Meditation for the Week

Concentration – Concentration is a lot of attention, thought, and focus directed to an activity or subject. This week’s meditation is concentration. In Tang Soo Do, it takes a great deal of concentration or focus to practice consistently, to try your best on every technique, and to receive correction. To be an expert in Tang Soo Do, you have to be able to concentrate keeping constant awareness of every tiny muscle in your body. The godly life also takes consistent concentration so that your life will glorify God. Deuteronomy 6 tells us how we practice this type of concentration.

4 “Hear, O Israel: The Lord our God, the Lord is one. 5 You shall love the Lord your God with all your heart and with all your soul and with all your might. 6 And these words that I command you today shall be on your heart. 7 You shall teach them diligently to your children, and shall talk of them when you sit in your house, and when you walk by the way, and when you lie down, and when you rise. (Deuteronomy 6:4–7)

Attitude Requirements to Master Tang Soo Do

1. Purpose of training should be the enhancement of mental and physical betterment.
2. Serious Approach.
3. All out effort.
This is not just working hard for the sake of working hard. You must use your brain. Give all you effort in a smart way. Do the job, chore, or task completely and correctly. This is about character.
4. Maintain regular and constant practice.
5. Practice basic techniques all the time.
6. Regularly spaced practice sessions.
7. Always listen to and follow the directions of instructors or seniors.
8. Do not be overly ambitious.
9. Frequently inspect your own achievements.
10. Always follow a routine and truing schedule.
11. Repeatedly practice all techniques already learned.
12. When you learn new techniques, learn thoroughly the theory and philosophy as well.
13. When you begin to feel idle, try to overcome this.
14. Cleanliness is required after training. Keep yourself and your surroundings clean.

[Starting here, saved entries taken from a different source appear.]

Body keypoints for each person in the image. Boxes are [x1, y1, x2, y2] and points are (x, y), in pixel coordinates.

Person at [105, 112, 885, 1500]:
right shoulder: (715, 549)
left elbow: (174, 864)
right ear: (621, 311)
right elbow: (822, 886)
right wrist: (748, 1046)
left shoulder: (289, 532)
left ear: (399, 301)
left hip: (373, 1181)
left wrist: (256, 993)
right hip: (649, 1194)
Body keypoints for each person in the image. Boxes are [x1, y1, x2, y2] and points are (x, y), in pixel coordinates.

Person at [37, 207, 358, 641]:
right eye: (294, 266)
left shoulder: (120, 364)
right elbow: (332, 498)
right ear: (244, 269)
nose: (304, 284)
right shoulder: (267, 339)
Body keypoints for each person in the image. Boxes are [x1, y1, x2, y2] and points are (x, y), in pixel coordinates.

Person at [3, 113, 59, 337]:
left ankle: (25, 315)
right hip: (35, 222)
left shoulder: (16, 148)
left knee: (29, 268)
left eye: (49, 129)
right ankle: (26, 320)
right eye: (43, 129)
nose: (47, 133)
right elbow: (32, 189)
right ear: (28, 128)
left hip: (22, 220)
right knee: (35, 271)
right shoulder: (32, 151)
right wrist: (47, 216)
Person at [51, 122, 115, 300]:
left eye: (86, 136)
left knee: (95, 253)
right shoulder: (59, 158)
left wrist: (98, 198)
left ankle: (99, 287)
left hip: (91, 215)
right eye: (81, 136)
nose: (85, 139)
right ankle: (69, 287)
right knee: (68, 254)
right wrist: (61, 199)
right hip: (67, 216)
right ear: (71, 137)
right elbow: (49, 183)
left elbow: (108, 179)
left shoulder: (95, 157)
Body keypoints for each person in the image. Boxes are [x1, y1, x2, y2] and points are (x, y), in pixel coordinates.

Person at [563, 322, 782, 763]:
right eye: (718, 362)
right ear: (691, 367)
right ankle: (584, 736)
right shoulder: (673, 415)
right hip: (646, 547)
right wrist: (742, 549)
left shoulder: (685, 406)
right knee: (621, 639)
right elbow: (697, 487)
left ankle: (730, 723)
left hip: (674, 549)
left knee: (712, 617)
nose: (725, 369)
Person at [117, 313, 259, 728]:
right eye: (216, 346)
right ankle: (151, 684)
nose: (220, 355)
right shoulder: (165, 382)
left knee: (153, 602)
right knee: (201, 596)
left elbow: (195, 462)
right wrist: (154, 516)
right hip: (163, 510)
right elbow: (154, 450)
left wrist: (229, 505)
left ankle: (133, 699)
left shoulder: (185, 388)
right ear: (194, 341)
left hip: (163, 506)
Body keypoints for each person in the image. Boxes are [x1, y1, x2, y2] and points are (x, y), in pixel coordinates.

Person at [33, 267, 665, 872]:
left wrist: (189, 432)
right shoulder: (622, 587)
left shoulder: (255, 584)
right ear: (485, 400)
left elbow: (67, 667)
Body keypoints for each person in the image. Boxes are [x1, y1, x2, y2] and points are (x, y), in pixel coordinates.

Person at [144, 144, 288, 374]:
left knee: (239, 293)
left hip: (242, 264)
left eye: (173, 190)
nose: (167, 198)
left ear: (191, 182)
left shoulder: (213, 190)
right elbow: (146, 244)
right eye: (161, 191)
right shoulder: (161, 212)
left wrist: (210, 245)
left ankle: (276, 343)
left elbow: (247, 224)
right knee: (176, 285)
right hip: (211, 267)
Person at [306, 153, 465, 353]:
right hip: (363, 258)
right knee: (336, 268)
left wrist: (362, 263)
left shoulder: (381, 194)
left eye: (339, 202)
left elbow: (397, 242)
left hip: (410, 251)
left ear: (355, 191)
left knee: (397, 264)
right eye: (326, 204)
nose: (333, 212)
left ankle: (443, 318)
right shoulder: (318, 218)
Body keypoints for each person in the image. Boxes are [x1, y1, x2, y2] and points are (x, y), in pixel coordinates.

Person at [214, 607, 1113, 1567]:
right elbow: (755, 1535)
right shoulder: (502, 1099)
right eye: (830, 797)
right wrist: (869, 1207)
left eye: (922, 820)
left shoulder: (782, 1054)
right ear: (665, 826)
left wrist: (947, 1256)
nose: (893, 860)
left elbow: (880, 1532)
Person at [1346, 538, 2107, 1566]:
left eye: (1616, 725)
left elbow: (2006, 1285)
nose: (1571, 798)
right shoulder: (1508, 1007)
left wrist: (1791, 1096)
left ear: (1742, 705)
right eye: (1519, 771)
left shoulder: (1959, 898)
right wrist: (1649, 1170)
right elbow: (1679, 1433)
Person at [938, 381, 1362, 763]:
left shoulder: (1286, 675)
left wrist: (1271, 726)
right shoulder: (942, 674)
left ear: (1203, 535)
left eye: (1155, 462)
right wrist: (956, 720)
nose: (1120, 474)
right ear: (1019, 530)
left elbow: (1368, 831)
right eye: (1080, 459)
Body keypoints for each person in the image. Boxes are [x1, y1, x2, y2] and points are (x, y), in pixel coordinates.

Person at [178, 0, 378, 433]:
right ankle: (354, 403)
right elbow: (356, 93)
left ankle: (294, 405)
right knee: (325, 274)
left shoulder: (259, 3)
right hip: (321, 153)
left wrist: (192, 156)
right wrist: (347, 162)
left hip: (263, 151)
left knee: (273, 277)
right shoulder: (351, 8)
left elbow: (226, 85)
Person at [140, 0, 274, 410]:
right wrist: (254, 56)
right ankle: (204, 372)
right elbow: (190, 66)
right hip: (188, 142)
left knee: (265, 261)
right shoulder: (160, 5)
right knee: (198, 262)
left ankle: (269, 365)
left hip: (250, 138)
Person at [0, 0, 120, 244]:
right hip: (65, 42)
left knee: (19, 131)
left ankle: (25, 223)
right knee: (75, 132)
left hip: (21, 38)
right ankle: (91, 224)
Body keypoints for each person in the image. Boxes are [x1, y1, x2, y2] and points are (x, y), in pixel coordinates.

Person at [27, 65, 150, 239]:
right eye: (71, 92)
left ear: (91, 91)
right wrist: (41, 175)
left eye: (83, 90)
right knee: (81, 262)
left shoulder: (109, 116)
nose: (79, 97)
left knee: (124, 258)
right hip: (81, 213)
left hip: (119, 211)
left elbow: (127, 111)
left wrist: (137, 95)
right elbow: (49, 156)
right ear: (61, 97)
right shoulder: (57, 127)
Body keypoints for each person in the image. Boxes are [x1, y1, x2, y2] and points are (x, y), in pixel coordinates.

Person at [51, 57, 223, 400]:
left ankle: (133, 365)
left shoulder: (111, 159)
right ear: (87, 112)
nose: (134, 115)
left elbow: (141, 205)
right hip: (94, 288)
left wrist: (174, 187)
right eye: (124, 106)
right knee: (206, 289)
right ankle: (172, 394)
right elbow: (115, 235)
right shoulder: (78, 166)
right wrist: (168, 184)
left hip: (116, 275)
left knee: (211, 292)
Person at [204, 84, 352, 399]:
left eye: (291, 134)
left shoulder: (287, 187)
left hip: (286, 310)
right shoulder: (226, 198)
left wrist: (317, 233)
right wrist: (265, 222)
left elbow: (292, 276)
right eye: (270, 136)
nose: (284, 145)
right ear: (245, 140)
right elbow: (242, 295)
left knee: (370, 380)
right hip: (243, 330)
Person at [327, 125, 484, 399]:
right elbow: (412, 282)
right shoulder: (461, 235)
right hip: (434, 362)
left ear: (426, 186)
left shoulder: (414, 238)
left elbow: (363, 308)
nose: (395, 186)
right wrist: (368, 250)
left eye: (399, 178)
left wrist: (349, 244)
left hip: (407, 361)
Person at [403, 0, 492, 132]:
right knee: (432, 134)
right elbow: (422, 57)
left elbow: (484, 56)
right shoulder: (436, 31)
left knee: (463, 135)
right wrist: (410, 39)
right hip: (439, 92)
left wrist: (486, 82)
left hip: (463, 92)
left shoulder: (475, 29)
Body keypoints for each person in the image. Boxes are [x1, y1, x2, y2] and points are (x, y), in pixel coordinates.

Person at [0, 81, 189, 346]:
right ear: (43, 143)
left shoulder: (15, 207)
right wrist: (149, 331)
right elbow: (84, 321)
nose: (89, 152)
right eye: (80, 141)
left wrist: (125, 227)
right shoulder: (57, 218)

13 Hyung Interpretation Principles

3. Strike to disrupt; disrupt to strike. In a fight, the attacker is rarely going to stand in place like a punching bag or leave his arm dangling in mid-air to allow the practitioner unopposed application of his martial prowess. The martial artist needs to strike to disrupt the opponent’s balance and center of gravity or disrupt the balance to deliver a solid strike. In his life’s work, The Book of Five Rings, Miyamoto Musashi said, “whether fighting an enemy armed or unarmed, keep him on the defensive. Chase the enemy with your body and your spirit. This is excellent strategy. …By constantly creating difficulties for the enemy, you will force him to deal with more than one thing, giving you the advantage.” The Yu Dan Ja must develop the ability to simultaneously attack the feet, ankles, knees, head, wrists and/or elbows just to disrupt the opponent so as to strike the vital core of the body. To accomplish this principle, the practitioner has a necessity to understand how the component parts of the hyung work and how they might be combined simultaneously and in sequence. Practicing a hyung one hundred times in order to perform the shape of it is insufficient to gain the depth of understanding this principle and the previous one requires.